***** ARTICLE

Back to top
Back to Newsletter List

March 2010

Table of Contents

Message from the Executive

Note from the Editor

In Memoriam

PJVA Membership Report for 2010

Education Developments

2010 PJVA Golf Tournament

PJVA Recognizes 2009 Lifetime Members

Honouring the Right of First Refusal
BDP June 2009 - by Sylvie Welsh, Summer Research Student

Table of Contents

Message from the Executive

Suma Mathew, President

The board has reaffirmed the establishment of a JV Representatives Role description outlining the job's key required competencies.   The JV Rep Role description committee has met twice and has made significant progress in developing a list of the skills, competencies and mastery levels that will help define the position of JV Rep. An electronic assessment tool is also being developed to aid in the application of the assessment criteria. The Committee will continue to meet monthly until June, when a recommendation will be presented to the Board.

Synergy Group
Petroleum Synergy Group was formed in 2006 and includes the the following five associations: PJVA, CAPPA, CAPL, CAPLA, and PASC. The Mission of the Synergy Group is "To maximize the member associations' efficiencies by pooling resources and ideas in order to enhance member education, development, and influence." The Synergy Group plans to create a website for links with a combined calendar of events to share industry information. Currently, the Synergy Group is also working on a presentation that can be made to the membership in each individual association in order to better communicate and understand the goals and priorities of each association.

New Board Members
We welcome the addition of Trevor Ross, director of Task Forces and Rein Evelein, director of Programs. We thank Jan McLean and Paul de Villenfagne as they officially retire from the board.

Table of Contents

Note from the Editor

Bill Wells, Newsletter/Website Director

The PJVA Board is pursing a more informal newsletter via email. This is the first edition and we hope to be able to continue releasing one the first week of each month to remind members of the upcoming monthly events, provide a interesting article or two, and keep members informed of the boards and task force activities. The PJVA is run by volunteers so the timing of this and other notifications is difficult to predict at times. I therefore encourage members to send me their ideas for articles or topics to include in a monthly publication.

Table of Contents

In Memoriam

It is with great sadness that we announce the sudden passing of Vern Noble on November 6, 2009. Vern was a very respected member of our PJVA Board, and he will be greatly missed by all of us. The Board appreciates all of Vern's contributions and tireless work over the past six years. We will miss his great experience, insight and knowledge and his dry sense of humour. We extend our heartfelt condolences to Vern's family.

Table of Contents

PJVA Membership Report for 2010

Lee Wahl, Membership/Volunteer Coordinator

Well, the 2009/2010 year has been an interesting one for PJVA. Membership numbers remain strong at 726; however we are seeing a drop in our membership numbers of around 7% from last year as a result of a reduction in new members and existing members and an increase in student members. This is a large drop of 16% from our largest year in 2007/08 when membership was 868. As a result, we are seeing less income from membership.

**********
***** DATA LINES

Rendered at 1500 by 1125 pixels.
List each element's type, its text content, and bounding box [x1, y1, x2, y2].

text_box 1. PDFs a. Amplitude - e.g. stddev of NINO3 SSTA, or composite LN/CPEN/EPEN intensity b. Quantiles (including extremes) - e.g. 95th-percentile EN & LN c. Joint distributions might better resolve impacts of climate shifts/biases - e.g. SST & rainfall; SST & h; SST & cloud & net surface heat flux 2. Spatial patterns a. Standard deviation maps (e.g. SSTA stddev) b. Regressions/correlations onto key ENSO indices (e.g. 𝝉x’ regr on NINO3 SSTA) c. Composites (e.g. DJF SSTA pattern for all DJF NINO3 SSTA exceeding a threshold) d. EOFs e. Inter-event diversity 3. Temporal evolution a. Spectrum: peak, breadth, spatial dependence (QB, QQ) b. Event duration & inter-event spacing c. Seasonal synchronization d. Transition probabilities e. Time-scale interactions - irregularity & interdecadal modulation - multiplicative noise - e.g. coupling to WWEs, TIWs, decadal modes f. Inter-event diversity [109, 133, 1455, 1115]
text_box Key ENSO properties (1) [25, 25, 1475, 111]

**********

REQUESTS »
A. In the PJVA newsletter, reproduce the passage that begins at the words "Suma Mathew, President" and stops after "to the Board.".
B. Which five associations make up the Petroleum Synergy Group, according to the PJVA newsletter?
You can set the lines aside; none of them matter here.

THE SOLUTIONS »
A.
Suma Mathew, President

The board has reaffirmed the establishment of a JV Representatives Role description outlining the job's key required competencies.   The JV Rep Role description committee has met twice and has made significant progress in developing a list of the skills, competencies and mastery levels that will help define the position of JV Rep. An electronic assessment tool is also being developed to aid in the application of the assessment criteria. The Committee will continue to meet monthly until June, when a recommendation will be presented to the Board.

B. PJVA, CAPPA, CAPL, CAPLA, and PASC.